Exercise data ::
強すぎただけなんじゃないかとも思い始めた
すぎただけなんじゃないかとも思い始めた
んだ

...

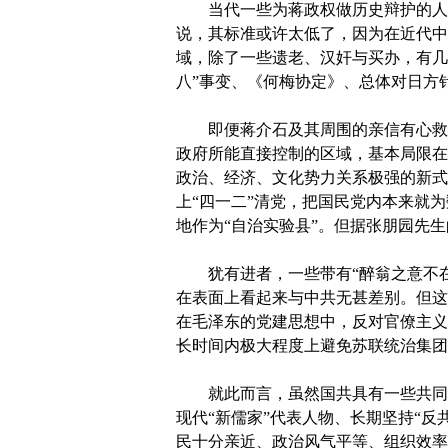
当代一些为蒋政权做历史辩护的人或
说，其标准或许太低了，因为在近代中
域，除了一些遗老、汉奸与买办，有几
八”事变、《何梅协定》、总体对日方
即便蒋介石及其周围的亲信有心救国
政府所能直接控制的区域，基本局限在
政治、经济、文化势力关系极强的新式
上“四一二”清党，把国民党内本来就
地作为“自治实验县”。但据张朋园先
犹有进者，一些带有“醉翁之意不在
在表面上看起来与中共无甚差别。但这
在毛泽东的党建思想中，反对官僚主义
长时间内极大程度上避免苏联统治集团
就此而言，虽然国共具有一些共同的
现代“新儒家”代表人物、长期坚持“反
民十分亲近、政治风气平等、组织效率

Problem description ::
Write out everything from the line containing "当代一些为蒋政权做历史辩护的人或" down to the line containing "民十分亲近、政治风气平等、组织效率", keeping every character as it appears in the records.

Result below ::
当代一些为蒋政权做历史辩护的人或
说，其标准或许太低了，因为在近代中
域，除了一些遗老、汉奸与买办，有几
八”事变、《何梅协定》、总体对日方
即便蒋介石及其周围的亲信有心救国
政府所能直接控制的区域，基本局限在
政治、经济、文化势力关系极强的新式
上“四一二”清党，把国民党内本来就
地作为“自治实验县”。但据张朋园先
犹有进者，一些带有“醉翁之意不在
在表面上看起来与中共无甚差别。但这
在毛泽东的党建思想中，反对官僚主义
长时间内极大程度上避免苏联统治集团
就此而言，虽然国共具有一些共同的
现代“新儒家”代表人物、长期坚持“反
民十分亲近、政治风气平等、组织效率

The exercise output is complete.